+++ DATA FOR REVIEW

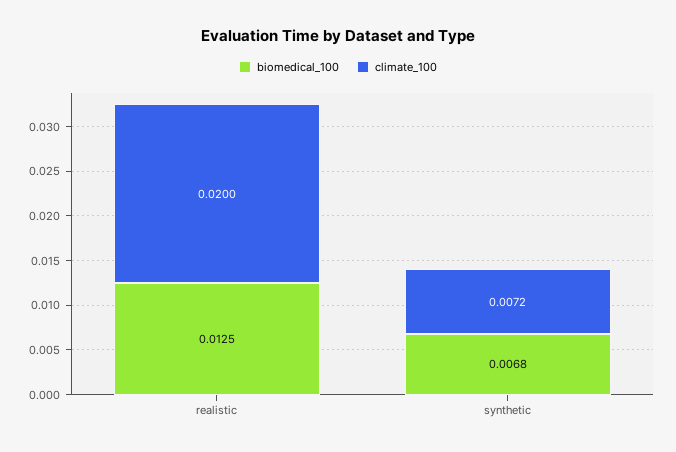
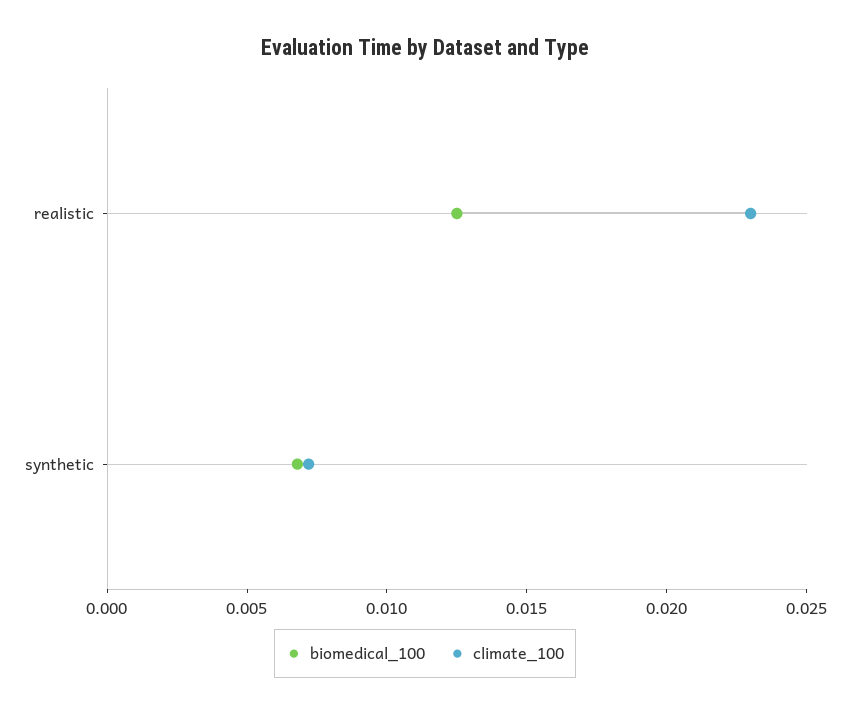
  {
    "biomedical_100": {
      "realistic": 0.0125,
      "synthetic": 0.0068
    },
    "climate_100": {
-     "realistic": 0.02,
+     "realistic": 0.023,
      "synthetic": 0.0072
    }
  }

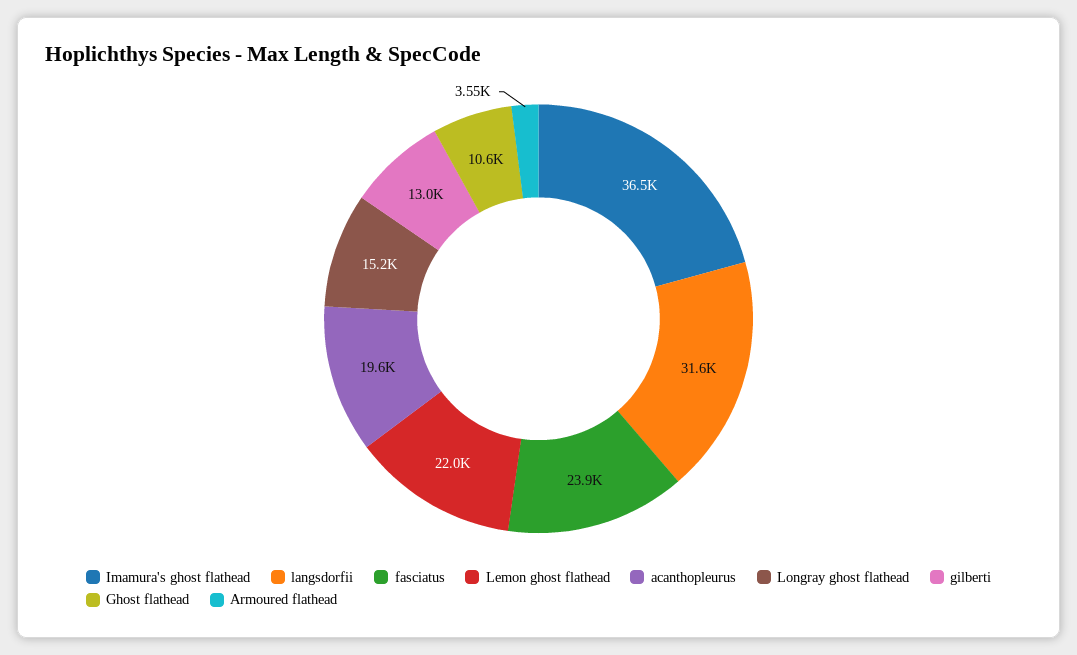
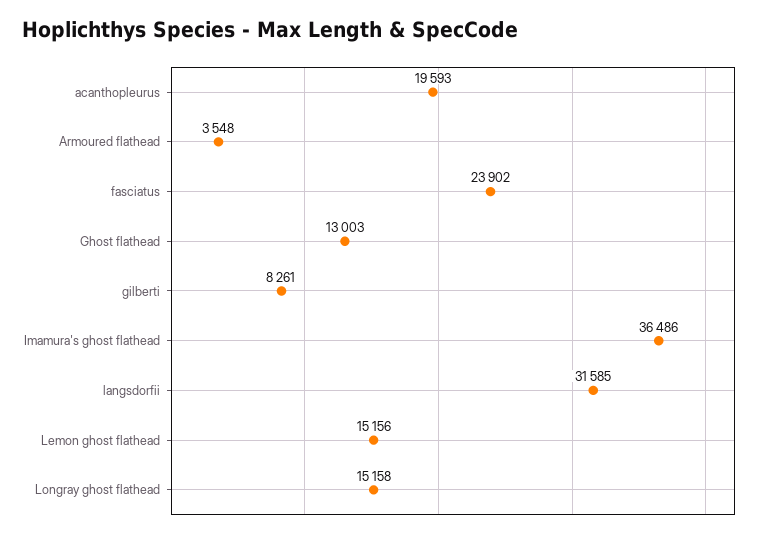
  {
    "Imamura's ghost flathead": 36486,
    "langsdorfii": 31585,
    "fasciatus": 23902,
-   "Lemon ghost flathead": 22000,
+   "Lemon ghost flathead": 15156,
    "acanthopleurus": 19593,
    "Longray ghost flathead": 15158,
-   "gilberti": 13000,
+   "gilberti": 8261,
-   "Ghost flathead": 10600,
+   "Ghost flathead": 13003,
    "Armoured flathead": 3548
  }

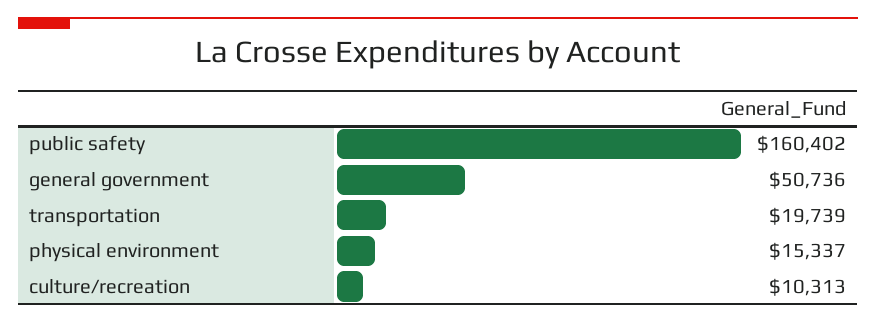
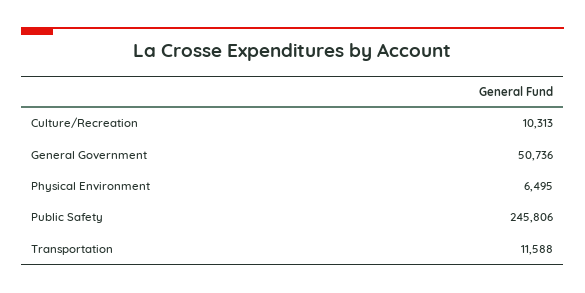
  {
-   "public safety": 160402,
+   "public safety": 245806,
    "general government": 50736,
-   "transportation": 19739,
+   "transportation": 11588,
-   "physical environment": 15337,
+   "physical environment": 6495,
    "culture/recreation": 10313
  }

++++++

Would you write out all of the records exactly, omitting the pictures?

  {
    "biomedical_100": {
      "realistic": 0.0125,
      "synthetic": 0.0068
    },
    "climate_100": {
-     "realistic": 0.02,
+     "realistic": 0.023,
      "synthetic": 0.0072
    }
  }

  {
    "Imamura's ghost flathead": 36486,
    "langsdorfii": 31585,
    "fasciatus": 23902,
-   "Lemon ghost flathead": 22000,
+   "Lemon ghost flathead": 15156,
    "acanthopleurus": 19593,
    "Longray ghost flathead": 15158,
-   "gilberti": 13000,
+   "gilberti": 8261,
-   "Ghost flathead": 10600,
+   "Ghost flathead": 13003,
    "Armoured flathead": 3548
  }

  {
-   "public safety": 160402,
+   "public safety": 245806,
    "general government": 50736,
-   "transportation": 19739,
+   "transportation": 11588,
-   "physical environment": 15337,
+   "physical environment": 6495,
    "culture/recreation": 10313
  }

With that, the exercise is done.